EPA Proposes First-Ever Air Standards for 'Fracking'

The US Environmental Protection Agency (EPA) on Thursday proposed the first-ever standards to reduce air pollution caused by the controversial natural gas drilling practice, hydraulic fracturing.

Hydraulic fracturing (or "fracking") involves pumping large volumes of water and chemicals under pressure into underground shale formations to fracture the rock and release natural gas.

The process has revitalized the domestic natural gas industry, particularly surrounding the Marcellus Shale formation in the Northeast, but environmental groups and some researchers say it presents a risk throughout the US – not only to air quality, but also to subterranean water tables.

The proposed standards rely on operators’ ability to capture and sell natural gas that currently escapes into the air. In doing so, EPA says the industry will create an additional $30 million a year in additional revenues, while reducing harmful emissions.

"This administration has been clear that natural gas is a key component of our clean energy future, and the steps announced today will help ensure responsible production of this domestic energy source," says Gina McCarthy, assistant administrator for EPA’s Office of Air and Radiation. "Reducing these emissions will help cut toxic pollution that can increase cancer risks and smog that can cause asthma attacks and premature death – all while giving these operators additional product to bring to market."

EPA says the proposal would cut smog-forming volatile organic compound (VOC) emissions from several types of processes and equipment used in the oil and gas industry, including a 95% reduction in VOCs emitted during the completion of new and modified hydraulically fractured wells.

As written, the standards wouldn’t require changes to existing wells, unless they are significantly modified.

Natural gas production in the U.S. is growing, with more than 25,000 new and existing wells fractured or re-fractured each year, according to Agency figures.

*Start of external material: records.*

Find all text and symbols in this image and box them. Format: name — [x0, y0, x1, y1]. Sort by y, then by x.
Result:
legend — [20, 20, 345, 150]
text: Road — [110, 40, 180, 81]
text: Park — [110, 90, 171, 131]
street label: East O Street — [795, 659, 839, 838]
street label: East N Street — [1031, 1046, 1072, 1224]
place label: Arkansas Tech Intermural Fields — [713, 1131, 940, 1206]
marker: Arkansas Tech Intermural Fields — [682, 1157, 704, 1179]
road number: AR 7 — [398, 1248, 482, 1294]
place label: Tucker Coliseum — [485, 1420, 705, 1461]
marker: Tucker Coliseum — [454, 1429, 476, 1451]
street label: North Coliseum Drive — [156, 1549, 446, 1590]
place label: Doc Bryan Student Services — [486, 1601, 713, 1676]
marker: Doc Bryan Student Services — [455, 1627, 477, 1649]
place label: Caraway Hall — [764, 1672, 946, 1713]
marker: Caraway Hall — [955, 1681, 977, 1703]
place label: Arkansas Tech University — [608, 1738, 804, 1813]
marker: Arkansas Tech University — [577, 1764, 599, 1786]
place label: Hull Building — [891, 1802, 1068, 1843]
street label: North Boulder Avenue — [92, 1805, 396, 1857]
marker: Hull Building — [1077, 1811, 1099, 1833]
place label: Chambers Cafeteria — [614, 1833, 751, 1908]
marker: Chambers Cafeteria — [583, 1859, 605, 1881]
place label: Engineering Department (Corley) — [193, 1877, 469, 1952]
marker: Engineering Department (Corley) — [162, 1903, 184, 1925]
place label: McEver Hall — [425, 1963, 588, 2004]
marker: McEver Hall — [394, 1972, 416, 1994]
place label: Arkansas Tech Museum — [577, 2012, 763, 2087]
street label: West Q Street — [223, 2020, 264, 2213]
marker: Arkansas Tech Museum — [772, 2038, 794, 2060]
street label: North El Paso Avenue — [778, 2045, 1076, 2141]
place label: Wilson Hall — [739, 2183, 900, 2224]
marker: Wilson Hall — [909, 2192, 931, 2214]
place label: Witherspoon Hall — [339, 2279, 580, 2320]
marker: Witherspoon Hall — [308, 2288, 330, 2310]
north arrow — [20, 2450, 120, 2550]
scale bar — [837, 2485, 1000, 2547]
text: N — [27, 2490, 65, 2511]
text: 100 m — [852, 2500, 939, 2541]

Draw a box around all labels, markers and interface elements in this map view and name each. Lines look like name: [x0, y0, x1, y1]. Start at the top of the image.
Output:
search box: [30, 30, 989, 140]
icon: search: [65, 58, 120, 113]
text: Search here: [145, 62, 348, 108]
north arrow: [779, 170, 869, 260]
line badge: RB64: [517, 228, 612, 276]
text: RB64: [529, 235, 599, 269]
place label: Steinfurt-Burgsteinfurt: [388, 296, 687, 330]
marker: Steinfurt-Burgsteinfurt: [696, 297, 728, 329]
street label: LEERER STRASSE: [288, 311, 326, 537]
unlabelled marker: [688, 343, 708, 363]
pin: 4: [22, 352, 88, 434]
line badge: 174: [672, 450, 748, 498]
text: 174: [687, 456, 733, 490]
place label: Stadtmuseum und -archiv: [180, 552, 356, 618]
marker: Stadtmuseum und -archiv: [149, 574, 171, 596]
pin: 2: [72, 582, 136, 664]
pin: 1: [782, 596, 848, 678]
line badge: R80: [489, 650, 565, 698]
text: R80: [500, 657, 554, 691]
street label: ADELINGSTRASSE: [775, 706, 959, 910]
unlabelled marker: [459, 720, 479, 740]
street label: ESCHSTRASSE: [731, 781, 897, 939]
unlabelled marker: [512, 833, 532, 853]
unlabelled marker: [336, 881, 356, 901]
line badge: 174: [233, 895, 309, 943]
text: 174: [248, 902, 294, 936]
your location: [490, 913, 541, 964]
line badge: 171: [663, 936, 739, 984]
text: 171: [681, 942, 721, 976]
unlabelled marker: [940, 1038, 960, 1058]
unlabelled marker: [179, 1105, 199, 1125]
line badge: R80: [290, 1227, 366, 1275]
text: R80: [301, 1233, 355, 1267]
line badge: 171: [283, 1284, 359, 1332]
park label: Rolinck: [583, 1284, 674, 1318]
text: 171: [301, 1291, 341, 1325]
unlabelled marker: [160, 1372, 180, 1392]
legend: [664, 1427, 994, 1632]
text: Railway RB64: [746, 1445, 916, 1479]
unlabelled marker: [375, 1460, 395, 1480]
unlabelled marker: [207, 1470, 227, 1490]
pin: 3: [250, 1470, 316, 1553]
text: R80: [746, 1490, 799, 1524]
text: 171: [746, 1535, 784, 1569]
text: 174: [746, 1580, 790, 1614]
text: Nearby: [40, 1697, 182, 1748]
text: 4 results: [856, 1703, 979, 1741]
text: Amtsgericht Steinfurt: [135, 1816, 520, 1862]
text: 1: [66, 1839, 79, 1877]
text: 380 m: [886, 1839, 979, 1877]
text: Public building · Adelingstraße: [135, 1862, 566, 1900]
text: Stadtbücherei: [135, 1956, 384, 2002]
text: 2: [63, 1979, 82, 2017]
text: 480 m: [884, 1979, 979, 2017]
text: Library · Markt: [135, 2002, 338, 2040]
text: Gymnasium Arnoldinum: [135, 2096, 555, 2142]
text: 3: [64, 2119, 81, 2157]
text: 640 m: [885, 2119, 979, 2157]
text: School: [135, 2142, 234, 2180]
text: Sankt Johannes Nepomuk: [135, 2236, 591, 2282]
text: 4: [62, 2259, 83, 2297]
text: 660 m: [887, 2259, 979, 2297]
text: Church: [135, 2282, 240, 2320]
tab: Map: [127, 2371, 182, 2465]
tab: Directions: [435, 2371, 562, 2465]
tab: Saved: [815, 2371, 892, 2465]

The VOC reductions in the proposal are expected to help reduce ozone nonattainment problems in many areas where oil and gas production occurs. In addition, the VOC reductions would yield a significant environmental benefit by reducing methane emissions from new and modified wells.

Methane, the primary constituent of natural gas, is a potent greenhouse gas – more than 20 times more potent than carbon dioxide.

The standards also apply to equipment not used directly in the drilling process, such as storage tanks and transmission lines.

Thursday’s proposal includes reviews of four air regulations for the oil and natural gas industry as required by the Clean Air Act: a new source performance standard for VOCs from equipment leaks at gas processing plants; a new source performance standard for sulfur dioxide emissions from gas processing plants; an air toxics standard for oil and natural gas production; and an air toxics standard for natural gas transmission and storage.

EPA is under a court order to propose new standards by July 28, 2011 and take final action by Feb. 28, 2012. As part of the public comment period, EPA will hold three public hearings, in the Dallas, Denver and Pittsburgh areas.